Allow me to quote another animated, fictional character—namely, Homer Simpson: "Feeling stupid? I know I am!"
But it's OK, because in the words of the Pooh prophet Winnie: "You're braver than you believe, and stronger than you seem, and smarter than you think."
And it's a good thing, too. Because you're going to need those smarts to beat the next quiz (Again promoted by the LDS church in LDS Living magazine). That's right, it's time to play Dieter or Dumbledore!
In this fast-paced religious extravaganza, you get to guess which hackneyed clichés were uttered by fictional wizard Albus Dumbledore and which were spoken by prophet, seer and revelator, Dieter Uchtdorf. After all, as the introduction states, "They both have silvery hair, speak with foreign accents and are known for their wisdom."
Having trouble? Here's a hint: if it's about flying a plane, it's Dieter. If it's about flying a broom, it's Dumbledore. You're welcome.
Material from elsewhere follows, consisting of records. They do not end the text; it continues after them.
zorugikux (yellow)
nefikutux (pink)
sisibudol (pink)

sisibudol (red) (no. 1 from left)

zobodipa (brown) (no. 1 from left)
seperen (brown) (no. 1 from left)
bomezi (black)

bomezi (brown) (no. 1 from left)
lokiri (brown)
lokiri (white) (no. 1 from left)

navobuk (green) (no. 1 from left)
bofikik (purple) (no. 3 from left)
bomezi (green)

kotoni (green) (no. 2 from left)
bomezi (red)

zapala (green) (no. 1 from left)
I hope you'll forgive the sarcastic tone of the above. Sometimes this is the best way to highlight utter absurdity. When the sayings of those called prophets are viewed as sources of entertainment, when the words of eternal life are confused with the slogans of fictional wizards, when we, like fools, trifle with sacred things, unable to discern God's word from man's, we are indeed "wretched, and miserable, and poor, and blind, and naked." (Revelation 3:17)
Would we ever play such games with the words of Christ? Isn't the fact that we play such games proof enough that, though we claim the prophets speak for Christ, we don't really believe they do? Do we not show, by our own works, that prophecy has ceased? When those we call prophets only offer what is commonly available and ceaselessly repeated every six months, how will we ever know God's will?
What are we to do in such circumstances?
If any of you lack wisdom, let him ask of God, that giveth to all men liberally, and upbraideth not; and it shall be given him.It never was about finding a man to follow. It's always been about finding God for ourselves. Of course other mortals can point the way to Christ, but ultimately the journey to find him is undertaken alone, "relying wholly upon the merits of him who is mighty to save." (2 Nephi 31:19)
His voice is yet in scripture. His voice is yet in the flood of revelation that came through Joseph Smith. And His voice will yet speak to all who will ask and listen. His words never cease. (Moses 1:4)
But seeking Him will take work. And faith. And it may require letting go of cherished, but false, traditions. And that might be uncomfortable.
So it might be more entertaining to just go read this article about what prophets have said on the topic of Santa Claus. Oh—and I hear the Muppets are delivering the glad tidings of great joy this year too!
Yep, that'll do it.
And the people bowed and prayed
To the neon god they made
And the sign flashed out its warning
In the words that it was forming
And the sign said
"The words of the prophets are written on the subway walls
And tenement halls
And whispered in the sound of silence"
(Paul Simon, The Sound of Silence)
Oh that we would turn to God ourselves, search the scriptures, cry in mighty prayer, and seek to know Him. Then, having obtained a hope in Christ, perhaps we may again hear words over the pulpit like those of Benjamin:
My brethren, all ye that have assembled yourselves together, you that can hear my words which I shall speak unto you this day; for I have not commanded you to come up hither to trifle with the words which I shall speak, but that you should hearken unto me, and open your ears that ye may hear, and your hearts that ye may understand, and your minds that the mysteries of God may be unfolded to your view.